### What to do:
Your answer must be an exact transcription of every record.

Bounding box prediction data
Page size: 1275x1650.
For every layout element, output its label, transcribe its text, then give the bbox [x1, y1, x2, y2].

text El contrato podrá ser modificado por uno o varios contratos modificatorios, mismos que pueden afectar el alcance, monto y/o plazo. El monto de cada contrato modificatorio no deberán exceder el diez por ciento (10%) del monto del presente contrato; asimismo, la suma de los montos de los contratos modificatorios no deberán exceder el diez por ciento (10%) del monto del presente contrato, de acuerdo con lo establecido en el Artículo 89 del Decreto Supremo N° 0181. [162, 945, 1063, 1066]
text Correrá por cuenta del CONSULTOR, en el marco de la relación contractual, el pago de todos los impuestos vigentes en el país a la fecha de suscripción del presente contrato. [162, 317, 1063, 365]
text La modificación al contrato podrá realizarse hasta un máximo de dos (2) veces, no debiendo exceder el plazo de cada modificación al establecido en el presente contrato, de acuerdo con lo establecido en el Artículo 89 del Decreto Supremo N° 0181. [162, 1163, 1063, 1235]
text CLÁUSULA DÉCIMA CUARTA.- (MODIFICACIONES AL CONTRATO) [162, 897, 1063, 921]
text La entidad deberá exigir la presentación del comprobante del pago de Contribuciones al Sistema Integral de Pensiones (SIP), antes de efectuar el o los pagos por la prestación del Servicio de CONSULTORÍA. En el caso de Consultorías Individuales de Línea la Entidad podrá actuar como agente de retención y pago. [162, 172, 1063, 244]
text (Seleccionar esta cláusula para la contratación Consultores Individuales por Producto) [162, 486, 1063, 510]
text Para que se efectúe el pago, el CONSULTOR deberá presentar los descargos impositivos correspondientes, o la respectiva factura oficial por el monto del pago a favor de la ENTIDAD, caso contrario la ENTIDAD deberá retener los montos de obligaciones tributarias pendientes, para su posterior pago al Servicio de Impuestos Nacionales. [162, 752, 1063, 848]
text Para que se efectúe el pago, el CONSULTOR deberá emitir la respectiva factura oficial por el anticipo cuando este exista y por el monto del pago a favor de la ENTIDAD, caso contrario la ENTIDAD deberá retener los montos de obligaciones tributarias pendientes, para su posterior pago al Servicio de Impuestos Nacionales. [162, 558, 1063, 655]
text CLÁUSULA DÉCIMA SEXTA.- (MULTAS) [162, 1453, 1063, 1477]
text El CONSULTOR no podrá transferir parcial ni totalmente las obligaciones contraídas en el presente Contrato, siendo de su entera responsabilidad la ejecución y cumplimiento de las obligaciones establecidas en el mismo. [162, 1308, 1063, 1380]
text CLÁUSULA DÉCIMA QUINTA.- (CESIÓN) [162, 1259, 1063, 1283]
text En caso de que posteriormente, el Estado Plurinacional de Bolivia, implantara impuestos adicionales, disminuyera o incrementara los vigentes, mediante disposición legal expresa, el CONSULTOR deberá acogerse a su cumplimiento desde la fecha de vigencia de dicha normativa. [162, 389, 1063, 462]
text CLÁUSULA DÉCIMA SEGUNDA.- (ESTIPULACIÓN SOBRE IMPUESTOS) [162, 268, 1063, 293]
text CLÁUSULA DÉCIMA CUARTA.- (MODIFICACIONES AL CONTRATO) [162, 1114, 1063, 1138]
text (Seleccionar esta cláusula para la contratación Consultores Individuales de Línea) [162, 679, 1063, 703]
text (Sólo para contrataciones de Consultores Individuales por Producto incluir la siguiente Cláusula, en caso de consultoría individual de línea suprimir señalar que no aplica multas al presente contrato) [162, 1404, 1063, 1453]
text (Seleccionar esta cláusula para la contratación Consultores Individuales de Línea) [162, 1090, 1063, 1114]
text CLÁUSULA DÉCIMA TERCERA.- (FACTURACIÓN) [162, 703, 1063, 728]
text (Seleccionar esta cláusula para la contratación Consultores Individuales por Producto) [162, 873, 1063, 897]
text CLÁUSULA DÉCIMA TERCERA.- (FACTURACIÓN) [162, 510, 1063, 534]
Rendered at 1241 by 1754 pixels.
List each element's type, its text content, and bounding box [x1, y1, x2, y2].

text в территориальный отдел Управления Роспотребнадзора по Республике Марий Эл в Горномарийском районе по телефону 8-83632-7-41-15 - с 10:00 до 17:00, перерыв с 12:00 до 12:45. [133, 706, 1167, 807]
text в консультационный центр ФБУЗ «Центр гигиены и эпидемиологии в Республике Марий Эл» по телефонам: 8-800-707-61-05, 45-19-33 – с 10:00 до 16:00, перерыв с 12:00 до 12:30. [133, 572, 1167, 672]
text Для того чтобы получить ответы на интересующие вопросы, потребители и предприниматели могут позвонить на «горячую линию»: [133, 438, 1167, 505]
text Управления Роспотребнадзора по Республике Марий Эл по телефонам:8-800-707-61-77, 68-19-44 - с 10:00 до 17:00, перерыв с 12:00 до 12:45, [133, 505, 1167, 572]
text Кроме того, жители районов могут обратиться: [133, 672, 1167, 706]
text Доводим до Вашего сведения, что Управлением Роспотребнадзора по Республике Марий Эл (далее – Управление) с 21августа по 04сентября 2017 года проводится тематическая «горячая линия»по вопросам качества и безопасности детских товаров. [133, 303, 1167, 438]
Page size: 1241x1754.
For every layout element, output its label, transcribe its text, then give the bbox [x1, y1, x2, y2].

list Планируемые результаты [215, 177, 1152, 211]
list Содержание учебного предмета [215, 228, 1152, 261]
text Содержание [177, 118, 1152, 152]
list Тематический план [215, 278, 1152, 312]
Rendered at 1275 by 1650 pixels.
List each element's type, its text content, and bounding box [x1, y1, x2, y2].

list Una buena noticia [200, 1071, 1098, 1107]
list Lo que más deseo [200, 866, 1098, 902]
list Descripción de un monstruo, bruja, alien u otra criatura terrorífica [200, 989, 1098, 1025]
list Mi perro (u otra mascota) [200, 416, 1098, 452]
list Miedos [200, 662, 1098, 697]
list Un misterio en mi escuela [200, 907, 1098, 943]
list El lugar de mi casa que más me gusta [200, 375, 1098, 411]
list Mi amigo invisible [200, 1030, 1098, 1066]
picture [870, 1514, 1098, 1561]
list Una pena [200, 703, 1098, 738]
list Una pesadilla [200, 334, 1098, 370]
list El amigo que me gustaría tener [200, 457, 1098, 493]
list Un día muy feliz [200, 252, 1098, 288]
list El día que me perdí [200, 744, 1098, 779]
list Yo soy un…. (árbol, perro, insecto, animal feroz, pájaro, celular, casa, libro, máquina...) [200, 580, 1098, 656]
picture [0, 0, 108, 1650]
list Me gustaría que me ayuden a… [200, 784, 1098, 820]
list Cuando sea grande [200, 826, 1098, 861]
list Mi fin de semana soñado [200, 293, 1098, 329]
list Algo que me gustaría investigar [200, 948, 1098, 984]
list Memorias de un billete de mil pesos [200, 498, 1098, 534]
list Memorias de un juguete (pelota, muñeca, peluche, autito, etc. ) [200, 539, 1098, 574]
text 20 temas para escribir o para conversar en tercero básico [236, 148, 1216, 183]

### Answer section:
Page size: 1275x1650.
For every layout element, output its label, transcribe its text, then give the bbox [x1, y1, x2, y2].

text El contrato podrá ser modificado por uno o varios contratos modificatorios, mismos que pueden afectar el alcance, monto y/o plazo. El monto de cada contrato modificatorio no deberán exceder el diez por ciento (10%) del monto del presente contrato; asimismo, la suma de los montos de los contratos modificatorios no deberán exceder el diez por ciento (10%) del monto del presente contrato, de acuerdo con lo establecido en el Artículo 89 del Decreto Supremo N° 0181. [162, 945, 1063, 1066]
text Correrá por cuenta del CONSULTOR, en el marco de la relación contractual, el pago de todos los impuestos vigentes en el país a la fecha de suscripción del presente contrato. [162, 317, 1063, 365]
text La modificación al contrato podrá realizarse hasta un máximo de dos (2) veces, no debiendo exceder el plazo de cada modificación al establecido en el presente contrato, de acuerdo con lo establecido en el Artículo 89 del Decreto Supremo N° 0181. [162, 1163, 1063, 1235]
text CLÁUSULA DÉCIMA CUARTA.- (MODIFICACIONES AL CONTRATO) [162, 897, 1063, 921]
text La entidad deberá exigir la presentación del comprobante del pago de Contribuciones al Sistema Integral de Pensiones (SIP), antes de efectuar el o los pagos por la prestación del Servicio de CONSULTORÍA. En el caso de Consultorías Individuales de Línea la Entidad podrá actuar como agente de retención y pago. [162, 172, 1063, 244]
text (Seleccionar esta cláusula para la contratación Consultores Individuales por Producto) [162, 486, 1063, 510]
text Para que se efectúe el pago, el CONSULTOR deberá presentar los descargos impositivos correspondientes, o la respectiva factura oficial por el monto del pago a favor de la ENTIDAD, caso contrario la ENTIDAD deberá retener los montos de obligaciones tributarias pendientes, para su posterior pago al Servicio de Impuestos Nacionales. [162, 752, 1063, 848]
text Para que se efectúe el pago, el CONSULTOR deberá emitir la respectiva factura oficial por el anticipo cuando este exista y por el monto del pago a favor de la ENTIDAD, caso contrario la ENTIDAD deberá retener los montos de obligaciones tributarias pendientes, para su posterior pago al Servicio de Impuestos Nacionales. [162, 558, 1063, 655]
text CLÁUSULA DÉCIMA SEXTA.- (MULTAS) [162, 1453, 1063, 1477]
text El CONSULTOR no podrá transferir parcial ni totalmente las obligaciones contraídas en el presente Contrato, siendo de su entera responsabilidad la ejecución y cumplimiento de las obligaciones establecidas en el mismo. [162, 1308, 1063, 1380]
text CLÁUSULA DÉCIMA QUINTA.- (CESIÓN) [162, 1259, 1063, 1283]
text En caso de que posteriormente, el Estado Plurinacional de Bolivia, implantara impuestos adicionales, disminuyera o incrementara los vigentes, mediante disposición legal expresa, el CONSULTOR deberá acogerse a su cumplimiento desde la fecha de vigencia de dicha normativa. [162, 389, 1063, 462]
text CLÁUSULA DÉCIMA SEGUNDA.- (ESTIPULACIÓN SOBRE IMPUESTOS) [162, 268, 1063, 293]
text CLÁUSULA DÉCIMA CUARTA.- (MODIFICACIONES AL CONTRATO) [162, 1114, 1063, 1138]
text (Seleccionar esta cláusula para la contratación Consultores Individuales de Línea) [162, 679, 1063, 703]
text (Sólo para contrataciones de Consultores Individuales por Producto incluir la siguiente Cláusula, en caso de consultoría individual de línea suprimir señalar que no aplica multas al presente contrato) [162, 1404, 1063, 1453]
text (Seleccionar esta cláusula para la contratación Consultores Individuales de Línea) [162, 1090, 1063, 1114]
text CLÁUSULA DÉCIMA TERCERA.- (FACTURACIÓN) [162, 703, 1063, 728]
text (Seleccionar esta cláusula para la contratación Consultores Individuales por Producto) [162, 873, 1063, 897]
text CLÁUSULA DÉCIMA TERCERA.- (FACTURACIÓN) [162, 510, 1063, 534]
Rendered at 1241 by 1754 pixels.
List each element's type, its text content, and bounding box [x1, y1, x2, y2].

text в территориальный отдел Управления Роспотребнадзора по Республике Марий Эл в Горномарийском районе по телефону 8-83632-7-41-15 - с 10:00 до 17:00, перерыв с 12:00 до 12:45. [133, 706, 1167, 807]
text в консультационный центр ФБУЗ «Центр гигиены и эпидемиологии в Республике Марий Эл» по телефонам: 8-800-707-61-05, 45-19-33 – с 10:00 до 16:00, перерыв с 12:00 до 12:30. [133, 572, 1167, 672]
text Для того чтобы получить ответы на интересующие вопросы, потребители и предприниматели могут позвонить на «горячую линию»: [133, 438, 1167, 505]
text Управления Роспотребнадзора по Республике Марий Эл по телефонам:8-800-707-61-77, 68-19-44 - с 10:00 до 17:00, перерыв с 12:00 до 12:45, [133, 505, 1167, 572]
text Кроме того, жители районов могут обратиться: [133, 672, 1167, 706]
text Доводим до Вашего сведения, что Управлением Роспотребнадзора по Республике Марий Эл (далее – Управление) с 21августа по 04сентября 2017 года проводится тематическая «горячая линия»по вопросам качества и безопасности детских товаров. [133, 303, 1167, 438]
Page size: 1241x1754.
For every layout element, output its label, transcribe its text, then give the bbox [x1, y1, x2, y2].

list Планируемые результаты [215, 177, 1152, 211]
list Содержание учебного предмета [215, 228, 1152, 261]
text Содержание [177, 118, 1152, 152]
list Тематический план [215, 278, 1152, 312]
Rendered at 1275 by 1650 pixels.
List each element's type, its text content, and bounding box [x1, y1, x2, y2].

list Una buena noticia [200, 1071, 1098, 1107]
list Lo que más deseo [200, 866, 1098, 902]
list Descripción de un monstruo, bruja, alien u otra criatura terrorífica [200, 989, 1098, 1025]
list Mi perro (u otra mascota) [200, 416, 1098, 452]
list Miedos [200, 662, 1098, 697]
list Un misterio en mi escuela [200, 907, 1098, 943]
list El lugar de mi casa que más me gusta [200, 375, 1098, 411]
list Mi amigo invisible [200, 1030, 1098, 1066]
picture [870, 1514, 1098, 1561]
list Una pena [200, 703, 1098, 738]
list Una pesadilla [200, 334, 1098, 370]
list El amigo que me gustaría tener [200, 457, 1098, 493]
list Un día muy feliz [200, 252, 1098, 288]
list El día que me perdí [200, 744, 1098, 779]
list Yo soy un…. (árbol, perro, insecto, animal feroz, pájaro, celular, casa, libro, máquina...) [200, 580, 1098, 656]
picture [0, 0, 108, 1650]
list Me gustaría que me ayuden a… [200, 784, 1098, 820]
list Cuando sea grande [200, 826, 1098, 861]
list Mi fin de semana soñado [200, 293, 1098, 329]
list Algo que me gustaría investigar [200, 948, 1098, 984]
list Memorias de un billete de mil pesos [200, 498, 1098, 534]
list Memorias de un juguete (pelota, muñeca, peluche, autito, etc. ) [200, 539, 1098, 574]
text 20 temas para escribir o para conversar en tercero básico [236, 148, 1216, 183]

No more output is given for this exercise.